Ценности старого мира, ценности разделенного искусства! Они отравляют, конечно. Самые смелые из нас потряслись бы, узнав, на что посягнут грядущие варвары, какие перлы творения исчезнут без следа под радостно разрушающими руками людей будущего!
Уже при дверях то время, когда неслыханному разрушению подвергнется и искусство. Возмездие падет и на него: за то, что оно было великим тогда, когда жизнь была мала; за то, что оно отравляло и, отравляя, отлучало от жизни; за то, что его смертельно любила маленькая кучка людей и – попеременно – ненавидела, гнала, преследовала, уважала, презирала толпа.
Пока же ведь «ничего не произошло» – не так ли? И потому я думаю, что не помешаю вам этими несколькими страницами далеких воспоминаний о том, что мне удалось увидать во время моих скитаний в мире искусства.

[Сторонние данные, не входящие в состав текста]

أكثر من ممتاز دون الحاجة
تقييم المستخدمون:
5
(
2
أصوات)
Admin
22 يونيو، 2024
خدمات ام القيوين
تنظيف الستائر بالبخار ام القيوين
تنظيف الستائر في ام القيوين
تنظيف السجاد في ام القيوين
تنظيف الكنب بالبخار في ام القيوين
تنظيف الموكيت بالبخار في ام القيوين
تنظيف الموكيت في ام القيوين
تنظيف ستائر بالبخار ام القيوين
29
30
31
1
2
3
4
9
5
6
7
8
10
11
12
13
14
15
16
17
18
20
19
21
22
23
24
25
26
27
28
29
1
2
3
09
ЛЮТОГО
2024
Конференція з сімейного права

Как бы я хотел говорить добрыми и радостными словами! Но их нет у меня; у меня пестро в глазах: там, где обрадует красота, сейчас же опечалит уродство; но все-таки я не всегда ходил без оружия по чужим городам и долинам, и мои глаза не всегда слепли от пестроты открывающегося передо мной мира.
Мои записки будут оправданы, если хоть несколькими словами и немногими аналогиями я сумею передать подобным мне то живое, что я успел различить сквозь косное мелькание чужой и мертвой жизни.